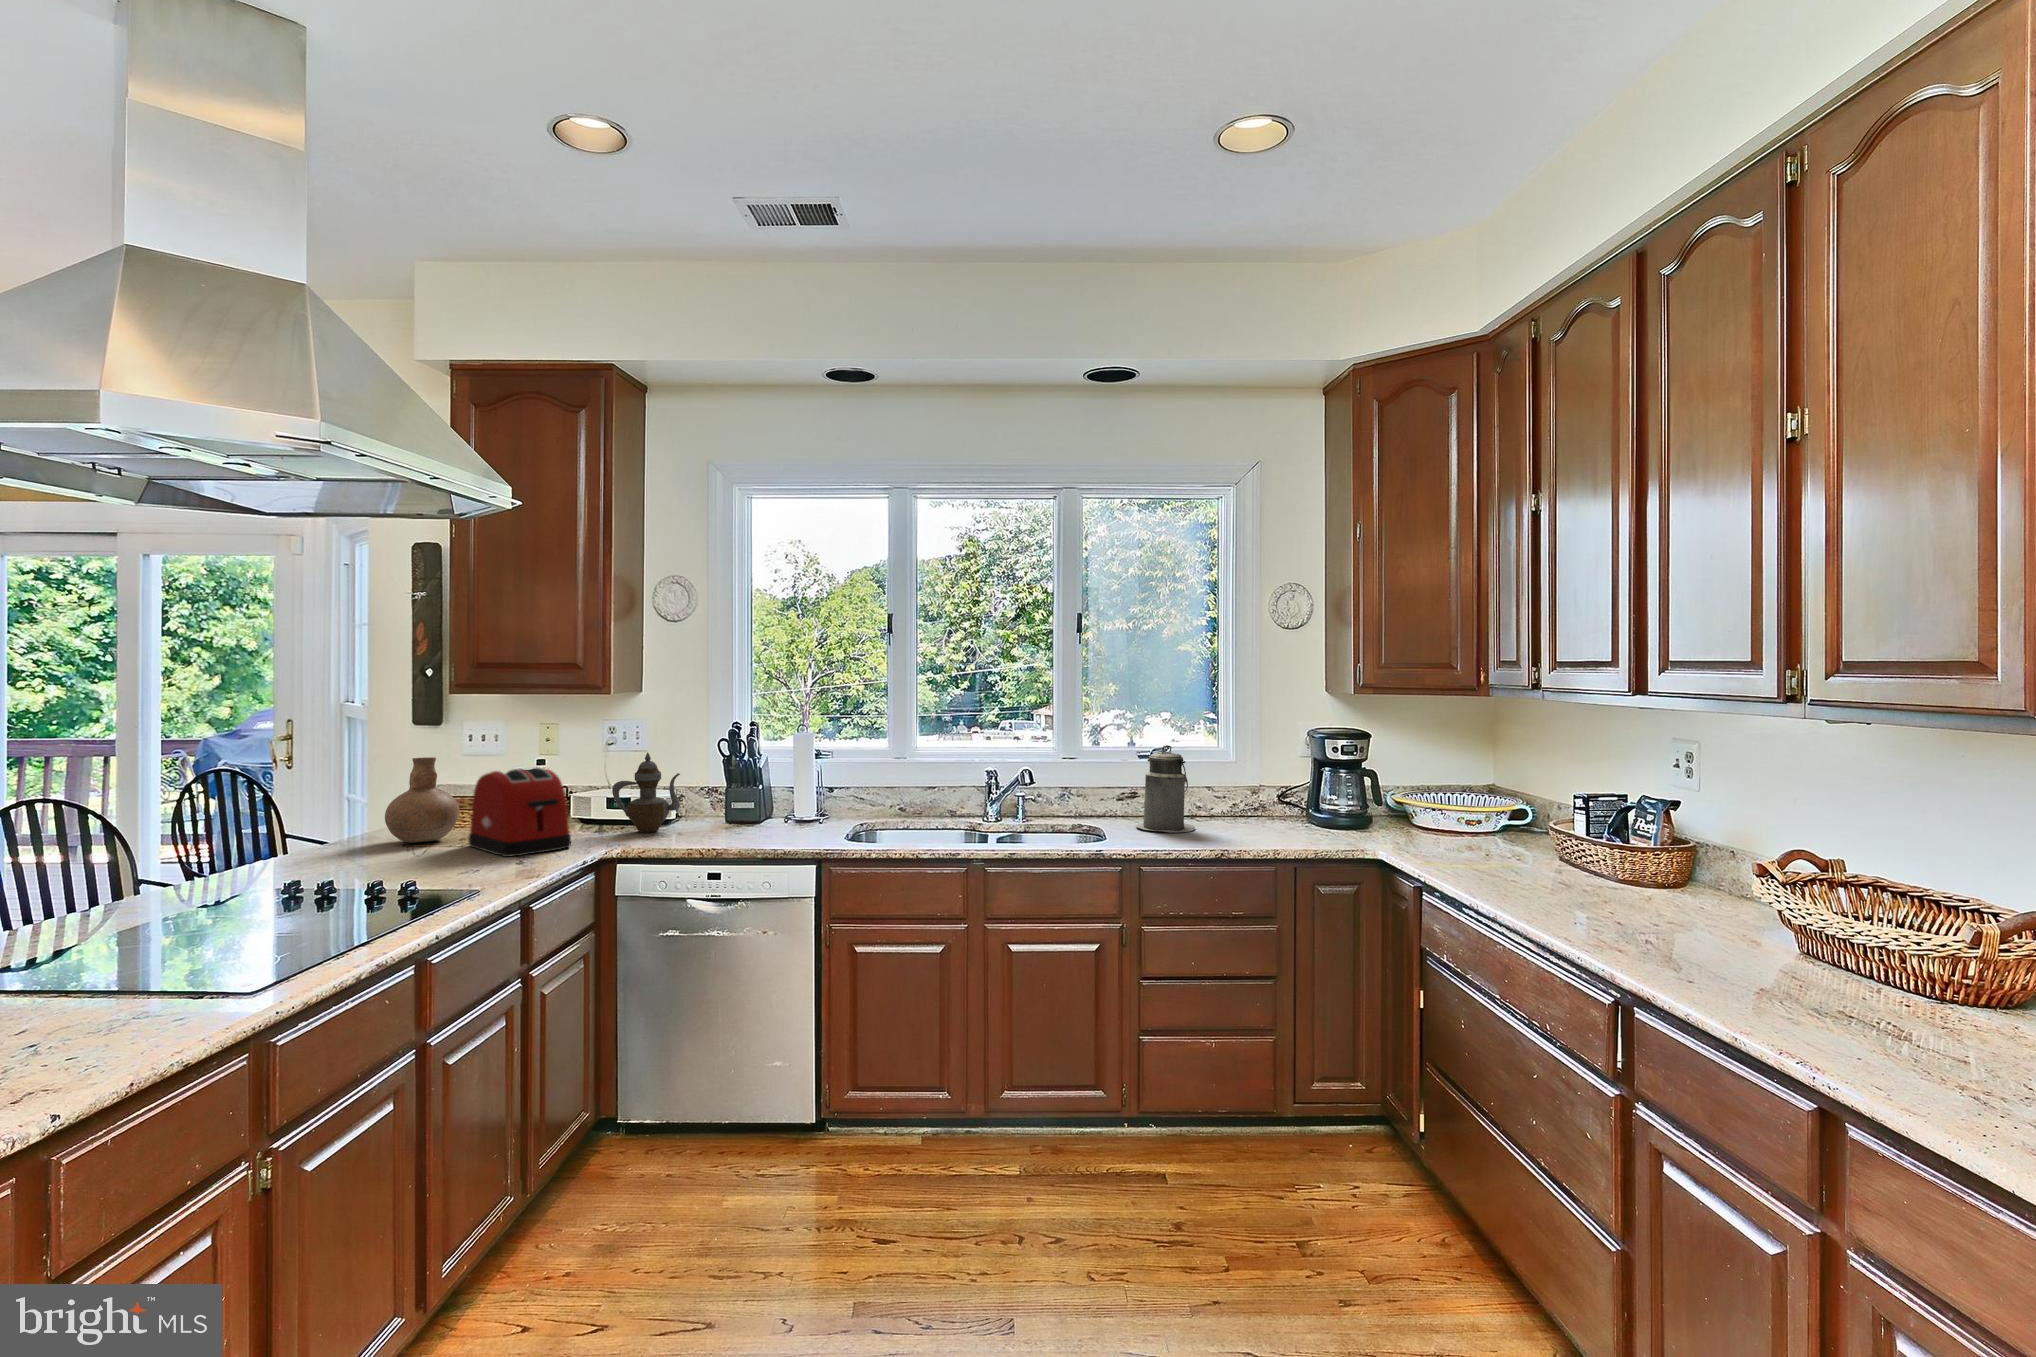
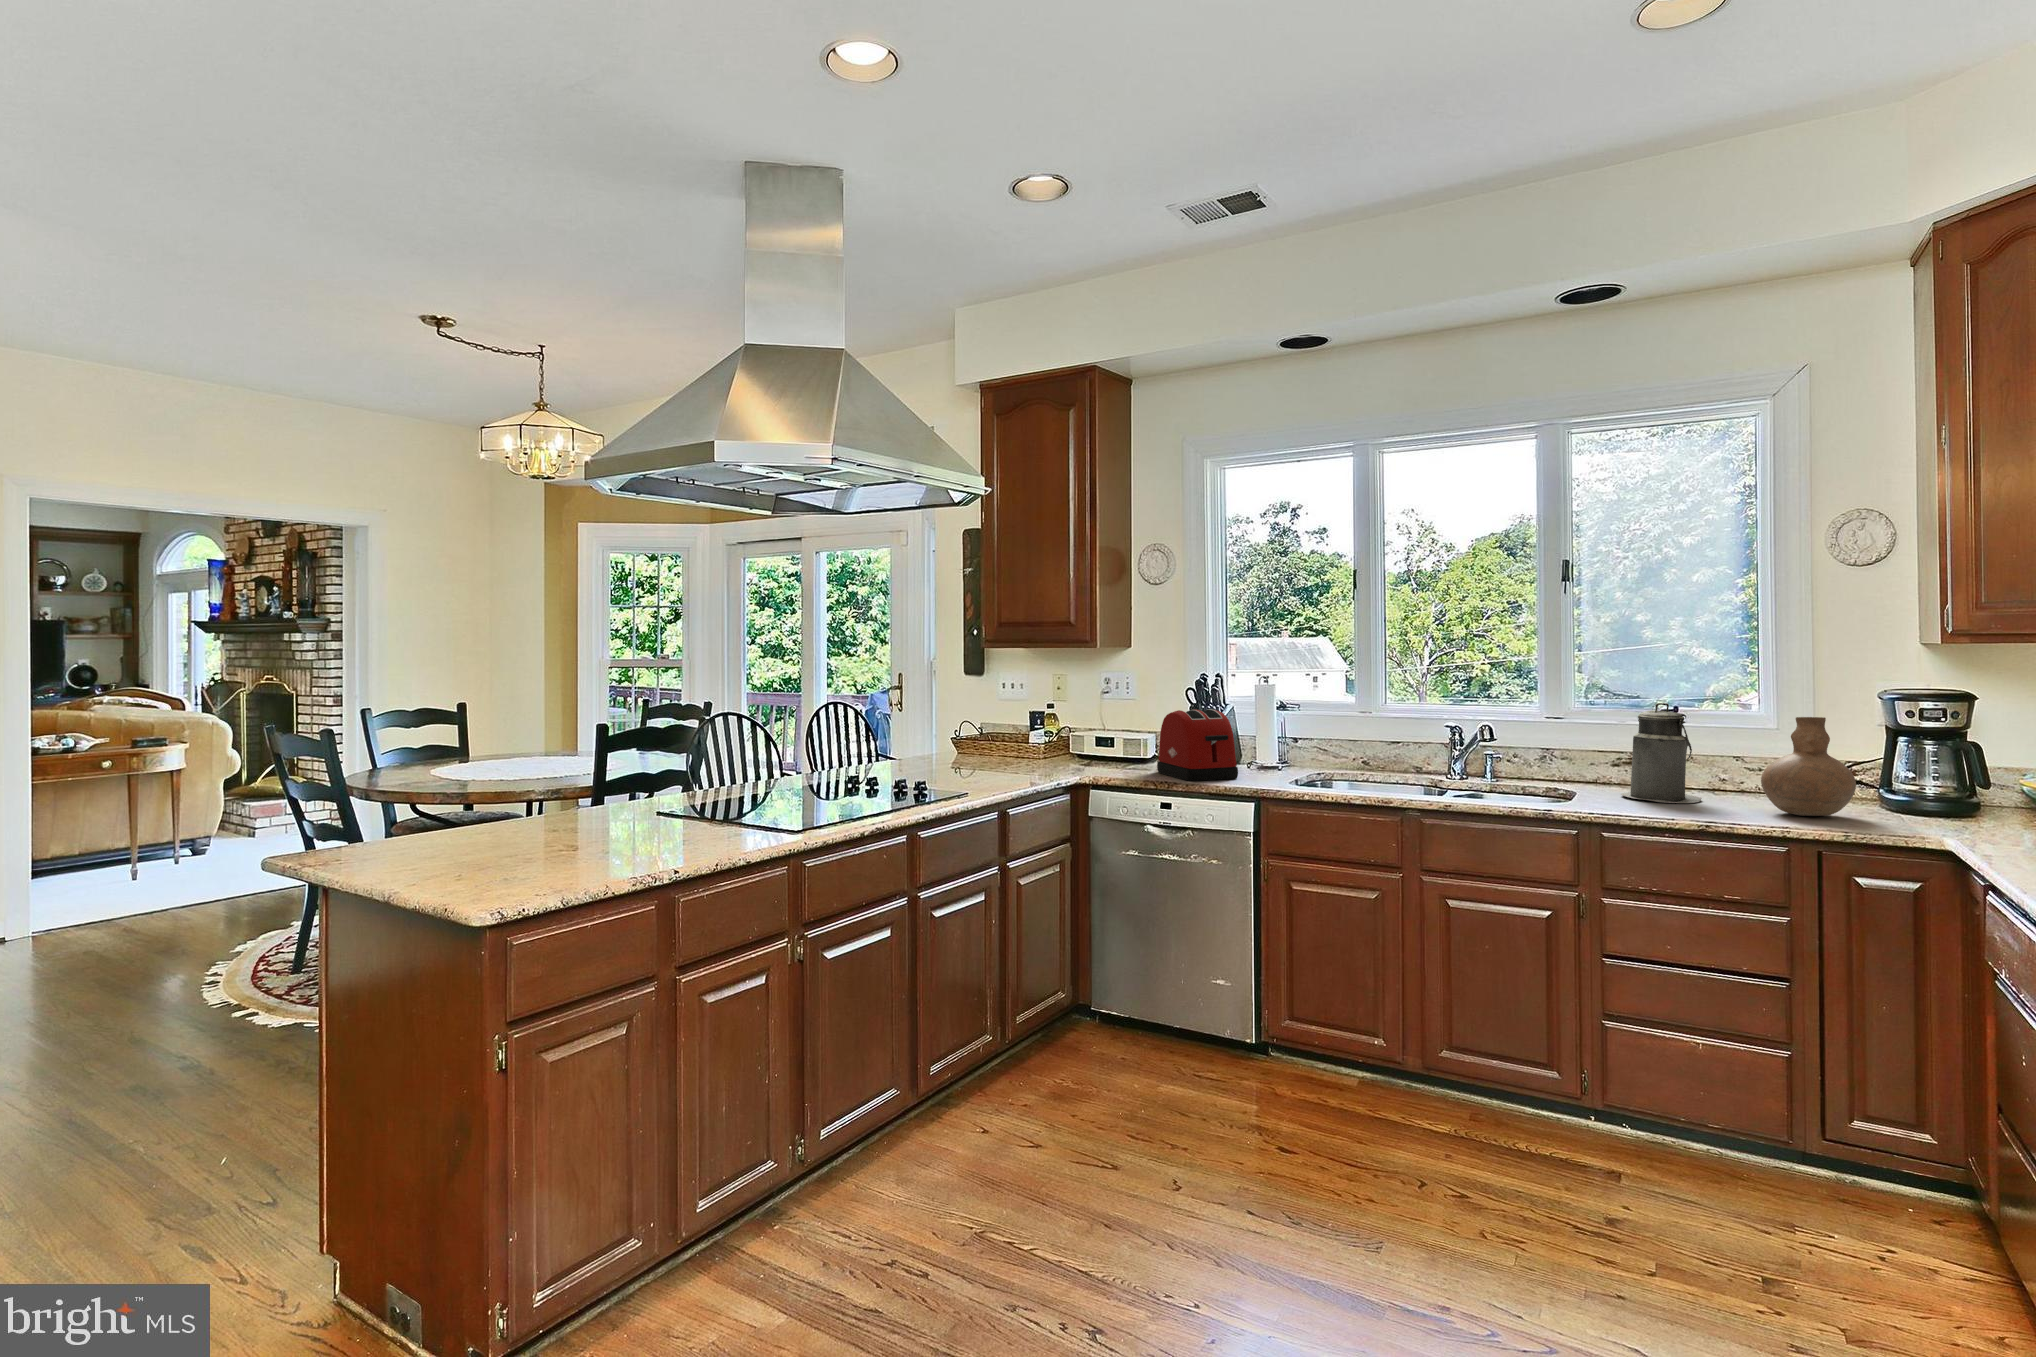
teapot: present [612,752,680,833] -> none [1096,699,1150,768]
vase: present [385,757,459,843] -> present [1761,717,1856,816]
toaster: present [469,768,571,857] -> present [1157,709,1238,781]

--

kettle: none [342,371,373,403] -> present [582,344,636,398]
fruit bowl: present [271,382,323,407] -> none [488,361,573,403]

...

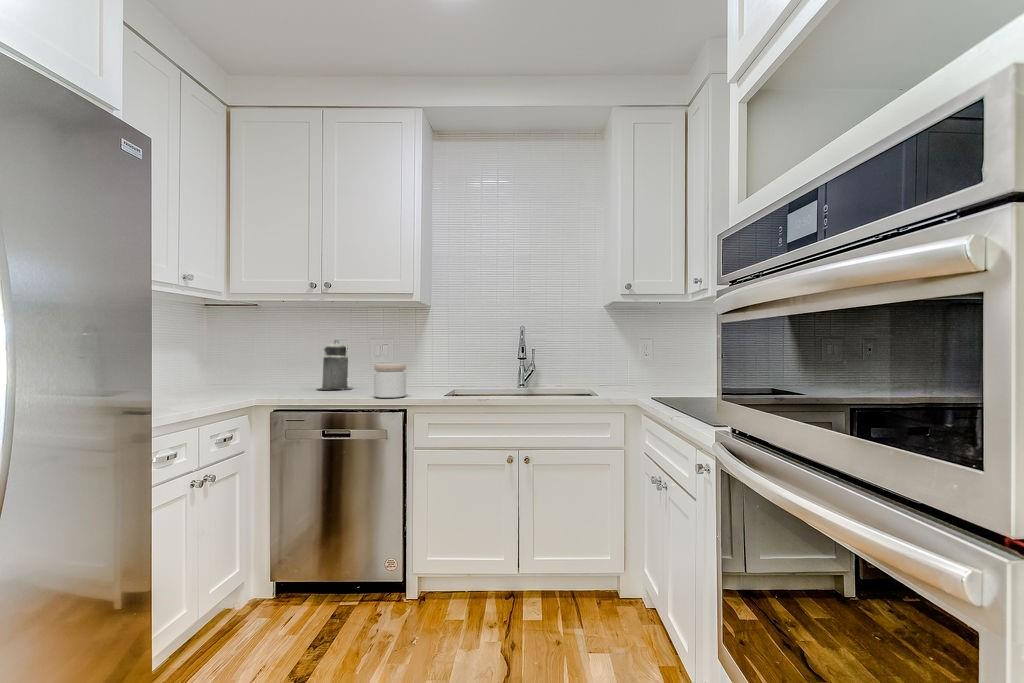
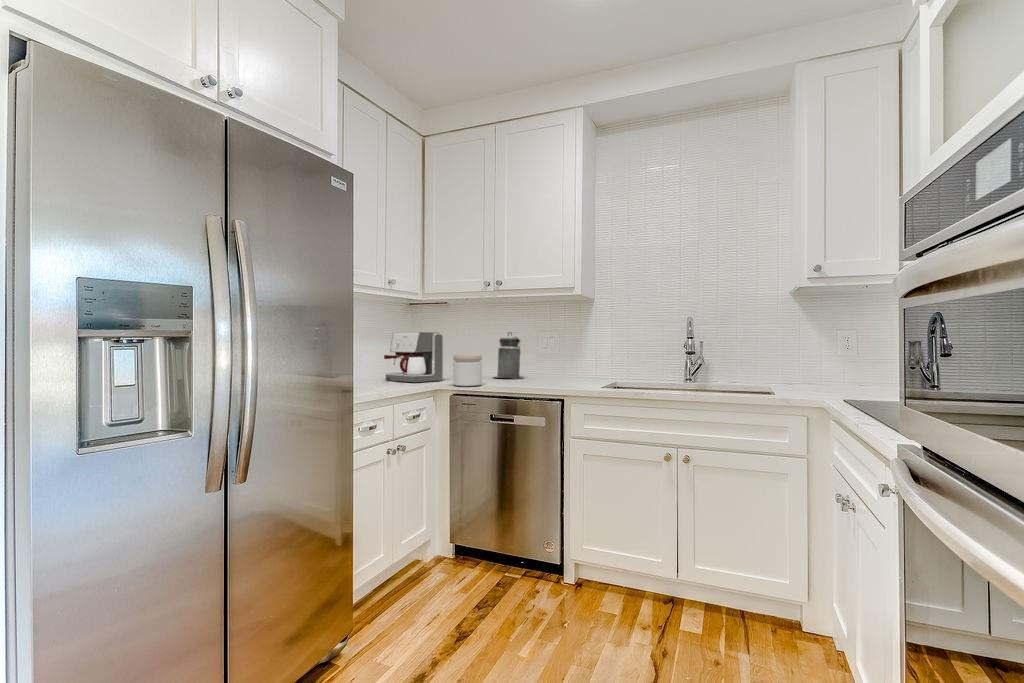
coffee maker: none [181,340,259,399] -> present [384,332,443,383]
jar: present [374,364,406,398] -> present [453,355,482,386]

__INSTRUCTION__. Copy the records above exactly, beginning at the line that contains "kettle: none [342,371,373,403]" and stopping after the line that contains "fruit bowl: present".

__SOLUTION TO THIS EXERCISE__.
kettle: none [342,371,373,403] -> present [582,344,636,398]
fruit bowl: present [271,382,323,407] -> none [488,361,573,403]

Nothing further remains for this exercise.